"L'amour de la démocratie est avant tout un état d'esprit" écrivait dans la République Moderne, Pierre Mendès France. Voilà une citation qui résonne cruellement avec l'attitude des deux principaux candidats - Nicolas Sarkozy et François Hollande - par rapport à l'hypothèse d'un débat télévisé avec l'ensemble des concurrents à l'élection présidentielle.
Encore une fois, l'impossibilité d'organiser ce débat démontre le retard démocratique français et souligne une fois de plus la déconnexion entre les politiques et la réalité. La démocratie c'est avant tout le débat, la confrontation des idées, la mise en perspective, la capacité à s'adresser aux citoyens, et là, les deux candidats susceptibles de devenir présidents de la République s'octroient le droit de ne pas débattre, de ne pas venir échanger dans une concorde républicaine avec les autres candidats.

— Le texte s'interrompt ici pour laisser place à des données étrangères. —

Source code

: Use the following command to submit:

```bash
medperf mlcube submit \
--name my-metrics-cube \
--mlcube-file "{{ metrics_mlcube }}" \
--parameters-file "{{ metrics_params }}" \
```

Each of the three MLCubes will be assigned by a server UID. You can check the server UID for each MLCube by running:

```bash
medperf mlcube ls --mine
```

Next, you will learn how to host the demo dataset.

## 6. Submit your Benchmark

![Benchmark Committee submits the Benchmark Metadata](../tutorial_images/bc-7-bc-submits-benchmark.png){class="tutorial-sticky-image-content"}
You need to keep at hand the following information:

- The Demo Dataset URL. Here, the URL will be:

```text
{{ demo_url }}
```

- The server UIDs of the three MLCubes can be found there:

Comme si au final, lorsque l'on est l'un des favoris, on se glissait déjà dans la peau du monarque républicain qui - isolé dans son Palais de l'Elysée - n'a pas à se mêler avec la piétaille. Triste image de la politique.
Alors j'entends déjà les protestations des conseillers en communication : "mais ils n'ont absolument rien à y gagner. Ils vont se mettre en danger". Oui, sauf que bizarrement, il n'est pas question ici que les politiques gagnent ou perdent, il est question de faire gagner la démocratie en montrant que le débat est vivace, que les différences sont là et que pour se présenter devant les citoyens, il faut savoir leur parler et "affronter" les représentants des différents courants d'opinions du pays.

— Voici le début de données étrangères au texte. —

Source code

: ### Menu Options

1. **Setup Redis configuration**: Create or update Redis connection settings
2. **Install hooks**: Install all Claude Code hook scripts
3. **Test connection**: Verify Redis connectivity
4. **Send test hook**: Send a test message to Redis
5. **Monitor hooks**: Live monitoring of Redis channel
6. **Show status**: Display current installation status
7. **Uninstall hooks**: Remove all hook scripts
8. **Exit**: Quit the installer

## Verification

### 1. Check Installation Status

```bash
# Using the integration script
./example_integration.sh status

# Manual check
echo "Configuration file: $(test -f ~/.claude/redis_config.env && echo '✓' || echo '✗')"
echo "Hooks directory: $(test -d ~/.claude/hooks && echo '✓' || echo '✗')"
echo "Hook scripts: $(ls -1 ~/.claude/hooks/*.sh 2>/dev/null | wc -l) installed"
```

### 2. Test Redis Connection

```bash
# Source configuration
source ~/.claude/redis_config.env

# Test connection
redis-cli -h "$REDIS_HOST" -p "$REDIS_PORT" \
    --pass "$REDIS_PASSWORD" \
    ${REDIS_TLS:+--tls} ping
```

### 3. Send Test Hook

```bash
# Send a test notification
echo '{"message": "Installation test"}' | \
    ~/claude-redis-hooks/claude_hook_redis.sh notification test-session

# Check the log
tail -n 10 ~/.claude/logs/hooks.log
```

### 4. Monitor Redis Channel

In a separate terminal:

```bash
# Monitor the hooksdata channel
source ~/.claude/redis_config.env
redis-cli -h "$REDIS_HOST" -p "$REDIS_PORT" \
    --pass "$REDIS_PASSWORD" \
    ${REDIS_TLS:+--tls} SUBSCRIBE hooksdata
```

Nicolas Sarkozy et François Hollande ont décidé de s'en dispenser et rien ne les en empêchera. Il serait peut - être bon que le CSA intervienne et prenne une position courageuse en disant que ce débat est nécessaire pour le pluralisme et l'égalité auquel il est si attaché.
On pourrait même imaginer que des citoyens, des médias ou que sais-je encore se lèvent pour exiger que ce type d'échanges soient obligatoires. Mais tout cela n'arrivera pas. Cette République et son système de monarchie élective sont sclérosées. Les médias ont beau tenter de protester, ils n'y croient même pas eux-mêmes tant cette logique du "ils n'ont rien à y gagner" leur paraît normale.

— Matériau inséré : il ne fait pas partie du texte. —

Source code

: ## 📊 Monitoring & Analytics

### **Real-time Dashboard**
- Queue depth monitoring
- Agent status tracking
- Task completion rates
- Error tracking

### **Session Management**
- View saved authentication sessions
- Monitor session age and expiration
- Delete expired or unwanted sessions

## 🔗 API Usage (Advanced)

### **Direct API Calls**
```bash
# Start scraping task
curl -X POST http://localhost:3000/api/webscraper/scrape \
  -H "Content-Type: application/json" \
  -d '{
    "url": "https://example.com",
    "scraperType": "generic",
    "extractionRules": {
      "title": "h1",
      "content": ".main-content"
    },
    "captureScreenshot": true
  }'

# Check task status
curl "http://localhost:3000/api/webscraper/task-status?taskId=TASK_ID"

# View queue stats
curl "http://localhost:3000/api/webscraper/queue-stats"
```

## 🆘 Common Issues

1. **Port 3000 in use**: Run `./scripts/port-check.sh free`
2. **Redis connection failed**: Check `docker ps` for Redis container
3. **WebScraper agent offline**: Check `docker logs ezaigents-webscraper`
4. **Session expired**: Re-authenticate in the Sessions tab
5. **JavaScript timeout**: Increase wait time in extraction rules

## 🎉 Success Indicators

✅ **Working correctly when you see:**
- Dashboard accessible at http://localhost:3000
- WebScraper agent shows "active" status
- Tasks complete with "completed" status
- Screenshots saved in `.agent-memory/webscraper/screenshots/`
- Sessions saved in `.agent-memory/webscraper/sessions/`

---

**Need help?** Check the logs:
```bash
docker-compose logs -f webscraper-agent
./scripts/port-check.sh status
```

Ne rappelons pas que dans toutes les démocraties modernes, ce genre d'exercice a lieu. La France est un phare pour le monde (sic) ne l'oublions pas, elle fait donc ce qu'elle veut.
"Être démocrate, ce serait agir en reconnaissant que nous ne vivons jamais dans une société assez démocratique", écrivait le philosophe Jacques Derrida. Voilà une autre citation très juste qui résonne avec notre maladie française.